Thank you for your insight. A single cDNA of the yellow lupine LlDELLA1 gene was identified in this study. For this purpose, we used mixed methods: RT-PCR reactions with degenerate primers and 3’ RACE-PCR, while the 5 'end fragment comes from transcriptomic data. We explained it in the materials and methods section (please see the lines 522-539). We would like to point out that degenerate primers were designed based on cDNA sequences derived from closely related species (Glycine max, Phasoleus vulgaris, Malus domestica) to yellow lupine (these 3 sequences were found in the BlastN database). In further analyzes of the LlDELLA1, we compared it with different protein sequences come from various species, both closely related and those most commonly studied (e.g. Arabidopsis thaliana). We suspect that the information in the introduction section may have been misleading. Now they have been improved (please see the lines 58-72). At this point, we suspect that yellow lupine may have several DELLA genes, but this requires confirmation and further research. Moreover, the LlDELLA1 identified by us in this work plays a key role in the development of generative organs.

 

  1. The nomenclature in Figure 8 (4th FD, 8th FD, 8th PD) is different to Figure 2 and Figure 9.

According to the valuable reviewer's suggestion, the entire nomenclature was unified on all Figures.

 

  1. The authors should consider if Figure 8 is important for the understanding of the manuscript.

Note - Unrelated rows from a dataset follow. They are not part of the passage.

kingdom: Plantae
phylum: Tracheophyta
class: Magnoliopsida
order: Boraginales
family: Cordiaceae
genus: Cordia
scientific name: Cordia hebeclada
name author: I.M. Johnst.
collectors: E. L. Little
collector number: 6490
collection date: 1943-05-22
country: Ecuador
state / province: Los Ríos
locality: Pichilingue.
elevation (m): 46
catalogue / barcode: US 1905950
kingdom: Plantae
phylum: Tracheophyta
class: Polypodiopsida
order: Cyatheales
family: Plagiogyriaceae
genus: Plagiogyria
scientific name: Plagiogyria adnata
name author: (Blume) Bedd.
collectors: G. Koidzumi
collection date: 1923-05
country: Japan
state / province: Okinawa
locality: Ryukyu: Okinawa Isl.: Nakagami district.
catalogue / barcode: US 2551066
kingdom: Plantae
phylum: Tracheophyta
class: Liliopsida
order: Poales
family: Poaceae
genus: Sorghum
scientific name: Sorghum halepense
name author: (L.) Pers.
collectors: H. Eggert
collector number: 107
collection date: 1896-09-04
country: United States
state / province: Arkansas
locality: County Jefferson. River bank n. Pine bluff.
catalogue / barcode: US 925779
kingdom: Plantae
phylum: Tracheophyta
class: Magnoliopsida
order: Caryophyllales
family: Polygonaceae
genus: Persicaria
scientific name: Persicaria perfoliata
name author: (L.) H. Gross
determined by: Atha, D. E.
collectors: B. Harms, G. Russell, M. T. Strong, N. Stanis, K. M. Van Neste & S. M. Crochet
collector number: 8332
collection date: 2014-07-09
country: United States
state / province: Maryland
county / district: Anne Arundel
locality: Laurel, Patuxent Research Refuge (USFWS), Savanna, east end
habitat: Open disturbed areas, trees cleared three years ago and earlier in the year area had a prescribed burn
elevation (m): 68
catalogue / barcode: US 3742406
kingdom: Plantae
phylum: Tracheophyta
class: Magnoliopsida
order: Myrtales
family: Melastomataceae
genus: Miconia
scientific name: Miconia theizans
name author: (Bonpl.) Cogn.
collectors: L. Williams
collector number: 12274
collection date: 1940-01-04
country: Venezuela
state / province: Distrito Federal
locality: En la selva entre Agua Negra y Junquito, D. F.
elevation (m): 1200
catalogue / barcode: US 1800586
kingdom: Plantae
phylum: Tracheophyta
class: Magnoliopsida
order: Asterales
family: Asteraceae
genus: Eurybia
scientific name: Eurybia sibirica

At present, Fig. 8 has been combined with Fig. 2 as described above. In our opinion, an improved Fig. 6 is important for the understanding of the manuscript, at least due to the possibility of better interpretation of immunohistochemical results. In yellow lupine this is a pioneering study on the structure of flowers and pods. We have selected individual stages of generative organ development and we will refer to them in our next papers. We believe that this will also be useful for other researchers to study similar physiological processes at the molecular level. We hope you will be convinced by our arguments.

 

  1. The statistical analysis could be interesting at least in Figure 10.

The complex statistical analysis was included in all figures. Additionally, “Statistical analysis” section was created (Please see the line 602-606).

 

  1. It is not clear why the authors tested the compounds effect in Figure 10 only after 3 hours of treatment. Perhaps, the effect of CCC and GA3 can be clearer with other treatment-times.

The results of many papers, involving the treatment of plants with various hormones allow us to state that the first response at the molecular level (changes in transcriptional activity) appear even after a few minutes after compound application (usually 1-2 hours). Therefore, three hours seem to be the optimal time to measure the amount of LlDELLA transcripts after hormone application. During the research, the material was also collected 24 hours after compound application, but the results obtained were similar to those obtained after 3 hours, therefore they were not included. The main purpose of this task was to prove that the identified LlDELLA1 works in a GA-dependent manner but not the influence of treatment-time on LlDELLA1 expression.

 

  1. Moore, T.C. Biochemistry and Physiology of Plant Hormones.
  2. El-Sharkawy, I.; Sherif, S.; Abdulla, M.; Jayasankar, S. Plum fruit development occurs via gibberellin–sensitive and –insensitive DELLA repressors. PLoS ONE 2017, 12, e0169440.
  3. Zentella, R.; Zhang, Z.-L.; Park, M.; Thomas, S.G.; Endo, A.; Murase, K.; Fleet, C.M.; Jikumaru, Y.; Nambara, E.; Kamiya, Y.; Sun, T.P. Global analysis of DELLA direct targets in early gibberellin signaling in Arabidopsis. Plant Cell 2007, 19, 3037-3057.

 

Round 2

Reviewer 2 Report

The authors have addressed my main concerns in an adequate way and, therefore, I consider that the revised manuscript has been improved. Mainly, the introduction is now more complete and it made the manuscript easier to follow. In relation with the hormone treatment experiment, the authors could consider to include a sentence indicating that the same result was obtained after 24 hours treatment. Especially when the induction/repression on gene expression at 3 hours treatment is in the 25-35% range.